Virginia Extradition Order
Cole further alleges that he was denied procedural due process in the administration of his extradition request within the Executive Office of the Commonwealth. This deprivation allegedly occurred when the Secretary of the Commonwealth notified Cole that he had ten days from the date of the Secretary’s letter to present reasons why the Commonwealth should not honor the Request for Extradition. Secretary of the Commonwealth’s [372]*372Notice of Extradition, August 24,2011. Cole’s counsel stated at the hearing that Cole relied on the ten day window and was preparing its response to the Request. Counsel also stated that, in his conversations with the Office of the Secretary of the Commonwealth, he hoped, unsuccessfully, for an extension of time beyond the ten days. February 9,2012, Hearing.

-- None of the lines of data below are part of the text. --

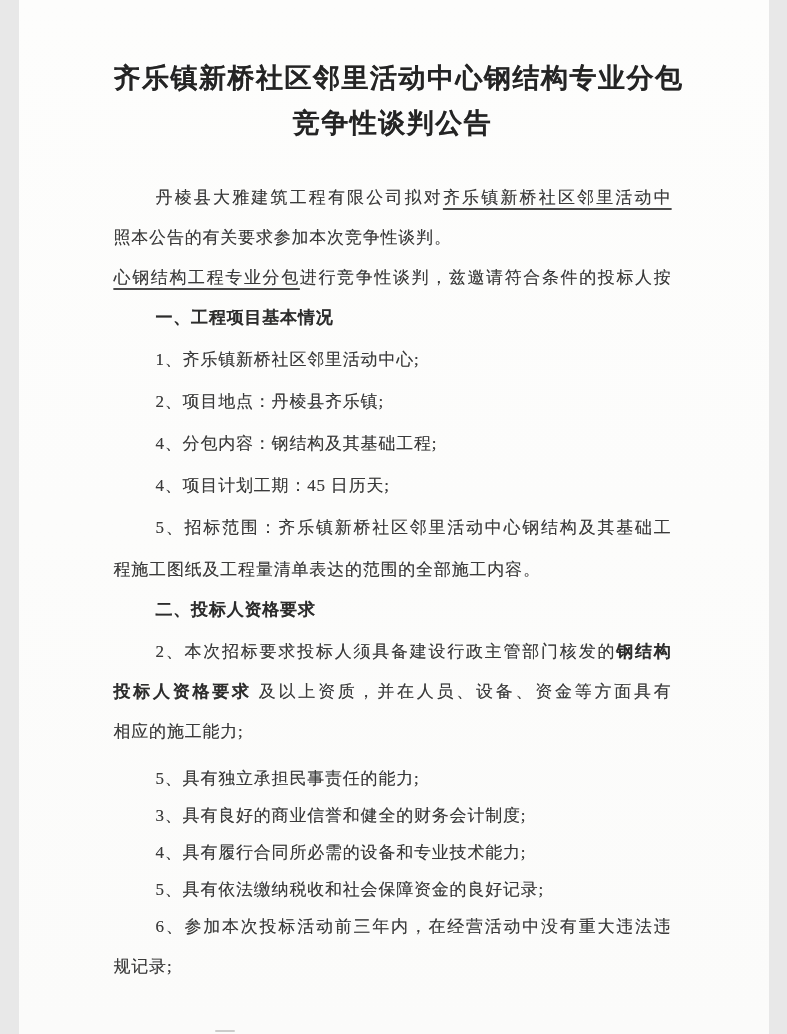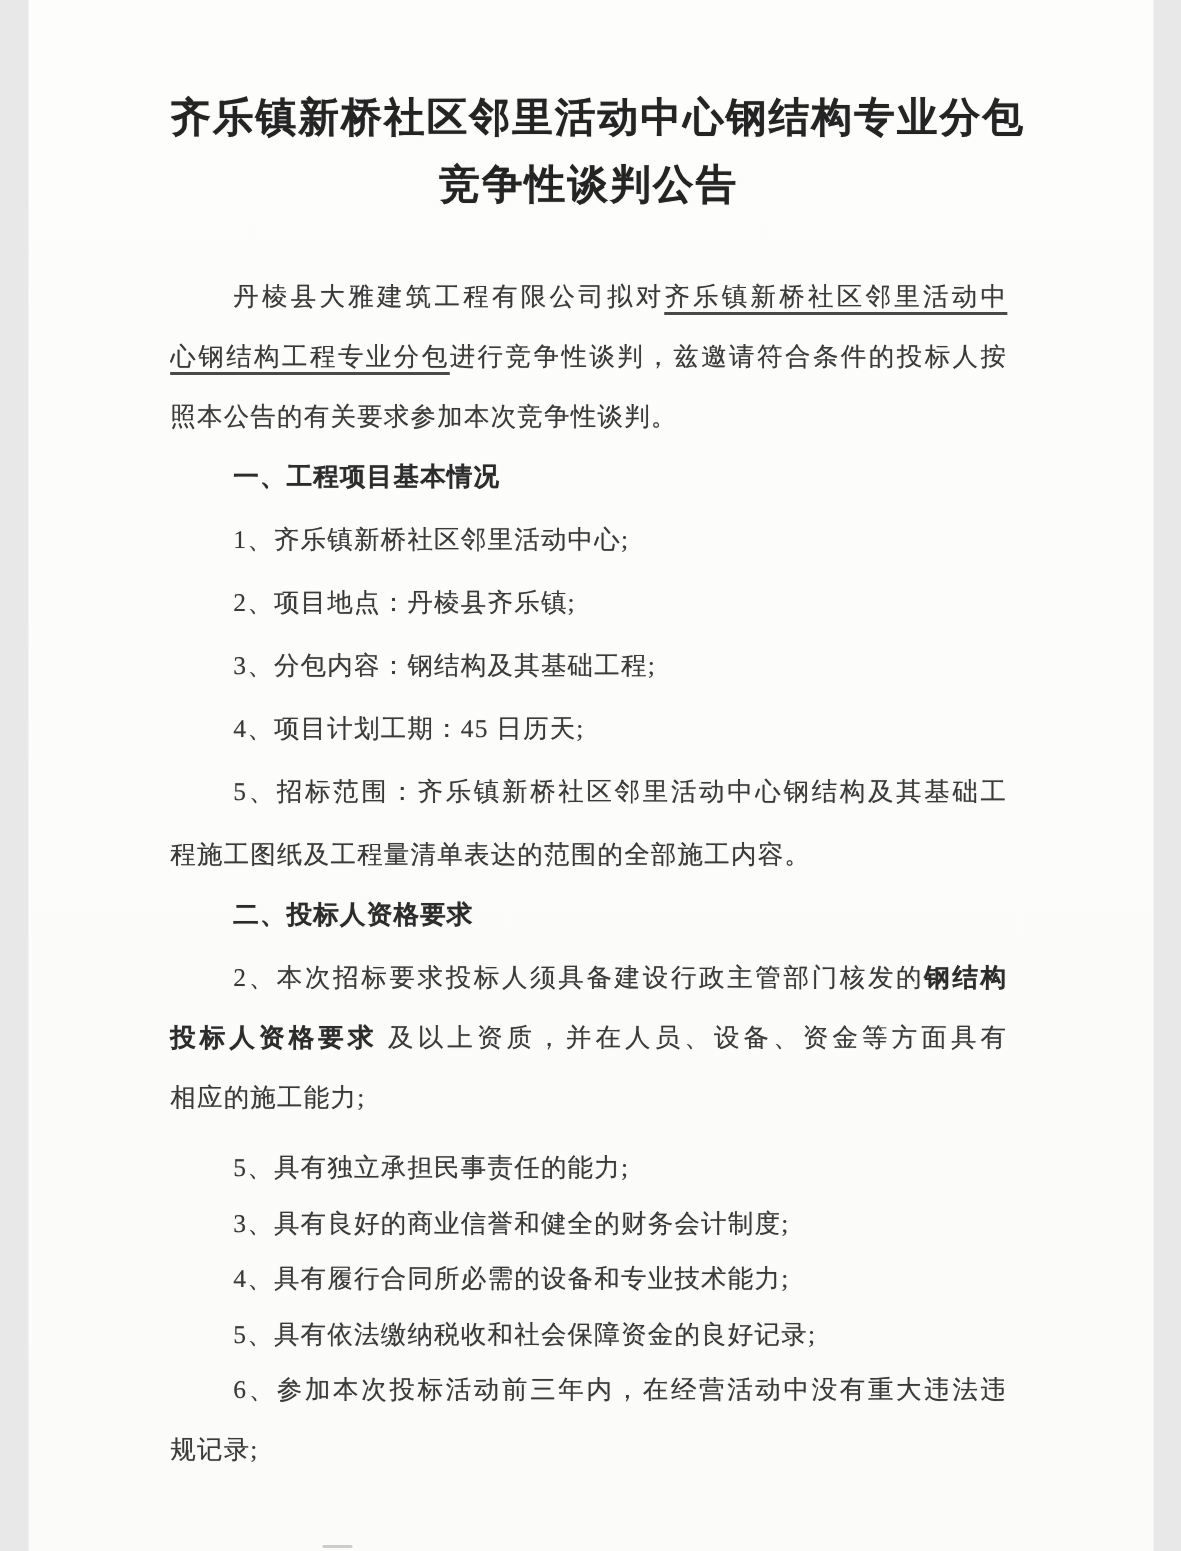--- a/index.html
+++ b/index.html
@@ -78,26 +78,26 @@
 <body>
 
 <div class="page">
   <div class="content">
     <div class="title-block">
       <div class="title-line">齐乐镇新桥社区邻里活动中心钢结构专业分包</div>
       <div class="title-line">竞争性谈判公告</div>
     </div>
     <div class="doc-body">
         <div class="line body indent fill"><span class="seg">丹棱县大雅建筑工程有限公司拟对</span><span class="seg u">齐乐镇新桥社区邻里活动中</span></div>
+        <div class="line body"><span class="seg">照本公告的有关要求参加本次竞争性谈判。</span></div>
         <div class="line body fill"><span class="seg u">心钢结构工程专业分包</span><span class="seg">进行竞争性谈判，兹邀请符合条件的投标人按</span></div>
-        <div class="line body"><span class="seg">照本公告的有关要求参加本次竞争性谈判。</span></div>
         <div class="line heading indent"><span class="seg">一、工程项目基本情况</span></div>
         <div class="line item indent"><span class="seg">1、齐乐镇新桥社区邻里活动中心;</span></div>
         <div class="line item indent"><span class="seg">2、项目地点：丹棱县齐乐镇;</span></div>
-        <div class="line item indent"><span class="seg">3、分包内容：钢结构及其基础工程;</span></div>
+        <div class="line item indent"><span class="seg">4、分包内容：钢结构及其基础工程;</span></div>
         <div class="line item indent"><span class="seg">4、项目计划工期：45 日历天;</span></div>
         <div class="line item indent fill"><span class="seg">5、招标范围：齐乐镇新桥社区邻里活动中心钢结构及其基础工</span></div>
         <div class="line body"><span class="seg">程施工图纸及工程量清单表达的范围的全部施工内容。</span></div>
         <div class="line heading indent"><span class="seg">二、投标人资格要求</span></div>
         <div class="line body indent fill"><span class="seg">2、本次招标要求投标人须具备建设行政主管部门核发的</span><span class="seg b">钢结构</span></div>
         <div class="line body fill"><span class="seg b">投标人资格要求</span><span class="seg"> 及以上资质，并在人员、设备、资金等方面具有</span></div>
         <div class="line body"><span class="seg">相应的施工能力;</span></div>
         <div class="line tight indent gap-before"><span class="seg">5、具有独立承担民事责任的能力;</span></div>
         <div class="line tight indent"><span class="seg">3、具有良好的商业信誉和健全的财务会计制度;</span></div>
         <div class="line tight indent"><span class="seg">4、具有履行合同所必需的设备和专业技术能力;</span></div>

Notwithstanding, an Order of Extradition was signed before the ten day period had expired, specifically on the ninth day. The Governor of Virginia signed it on September 2, 2011, even though the ten day period would not expire until September 3, 2011. Ten days from August 24,2011, gave Cole until September 3, 2011, which was a Saturday. September 4, 2011 was a Sunday, and September 5, 2011 was Labor Day. Arguably, Cole should have had until September 6 in which to respond, given that a response on the tenth day, September 3, would presumably have found the office of the Secretary of the Commonwealth of Virginia closed. In any event, the Governor signed the Order of Extradition on September 2, 2012, one day too soon.

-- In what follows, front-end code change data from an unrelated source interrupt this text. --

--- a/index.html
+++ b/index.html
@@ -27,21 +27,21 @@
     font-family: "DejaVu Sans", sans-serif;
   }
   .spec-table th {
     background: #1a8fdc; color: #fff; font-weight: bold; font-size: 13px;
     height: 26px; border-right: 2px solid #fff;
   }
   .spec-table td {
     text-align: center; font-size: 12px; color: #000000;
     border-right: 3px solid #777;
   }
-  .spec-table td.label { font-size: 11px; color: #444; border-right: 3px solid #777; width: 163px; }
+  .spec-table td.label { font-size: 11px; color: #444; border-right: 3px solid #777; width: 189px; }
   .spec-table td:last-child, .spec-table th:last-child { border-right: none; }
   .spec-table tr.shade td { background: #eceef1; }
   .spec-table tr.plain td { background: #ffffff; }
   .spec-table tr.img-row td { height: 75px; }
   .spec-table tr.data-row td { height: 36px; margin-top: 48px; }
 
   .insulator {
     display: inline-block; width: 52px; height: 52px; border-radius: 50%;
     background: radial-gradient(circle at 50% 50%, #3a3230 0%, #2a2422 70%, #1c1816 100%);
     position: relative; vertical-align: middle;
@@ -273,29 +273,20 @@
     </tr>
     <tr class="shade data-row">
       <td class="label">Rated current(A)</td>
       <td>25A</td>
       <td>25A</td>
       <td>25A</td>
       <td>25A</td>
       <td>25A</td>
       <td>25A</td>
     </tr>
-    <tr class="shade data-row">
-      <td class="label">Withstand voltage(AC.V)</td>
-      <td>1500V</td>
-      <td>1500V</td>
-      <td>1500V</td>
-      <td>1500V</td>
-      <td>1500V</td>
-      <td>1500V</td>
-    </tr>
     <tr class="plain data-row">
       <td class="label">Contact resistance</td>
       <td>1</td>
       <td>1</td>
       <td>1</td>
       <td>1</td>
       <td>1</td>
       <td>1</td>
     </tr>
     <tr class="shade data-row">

Cole argues that a government’s failure to follow its own established procedures constitutes an arbitrary and capricious act for which relief must lie. In reasonable reliance upon the extradition procedure and guidance of the executive branch, Cole was deprived of the ten days in which to present the bases for non-issuance or deferral of the warrant for extradition. As a result, Cole suffered a significant loss of liberty,1 which loss, if he were to be extradited to Florida, might continue into the foreseeable future. See Michigan v. Doran, 439 U.S. 282, 296, 99 S. Ct. 530, 58 L. Ed. 2d 521 (1978) (“extradition process ... is a significant restraint on liberty.”)
Conclusion
The extradition process here as to both Florida and Virginia has been fatally flawed. Florida’s request was incorrect on its face. The second Affidavit of Probable Cause was based on the erroneous assertion of “commission of crimes” for which Cole, in fact, had already been convicted, sentenced, and placed on probation. The additional assertion that Cole was a “fugitive” from the State of Florida in order to avoid prosecution was totally incorrect.
Further, in Virginia, Cole was not given ten days in which to respond to the Request for Extradition as provided in the Notice of Extradition from the Secretary of the Commonwealth. He had until September 3, 2011, to state his reasons why the Governor should not issue an Order of Extradition in response to Florida’s request. Instead, the Extradition Warrant was issued on September 2, 2011, one day too soon, thereby denying Cole the right to respond. This was not an intentional wrongdoing on the part of that office, but simply an error. Cole’s counsel stated “that he was advised by [373]*373the Secretary of the Commonwealth of Virginia’s Office that something fell through the cracks.” February 9, 2012, Hearing. Because the established procedure was not followed, the extradition request cannot be granted. The State of Florida is not without a remedy. Should Florida still believe that Cole should be extradited, then she may reinitiate the process.
Because the Florida Extradition Warrant signed by the Governor of Florida and its underlying Request for Extradition and Probable Cause Affidavit were incorrect on their face and because the Office of the Secretary of the Commonwealth failed to provide Cole ten days in which to respond to Florida’s Extradition Warrant, the Petition for Writ of Habeas Corpus is granted. The Order of Extradition, dated September 2, 2011, is vacated.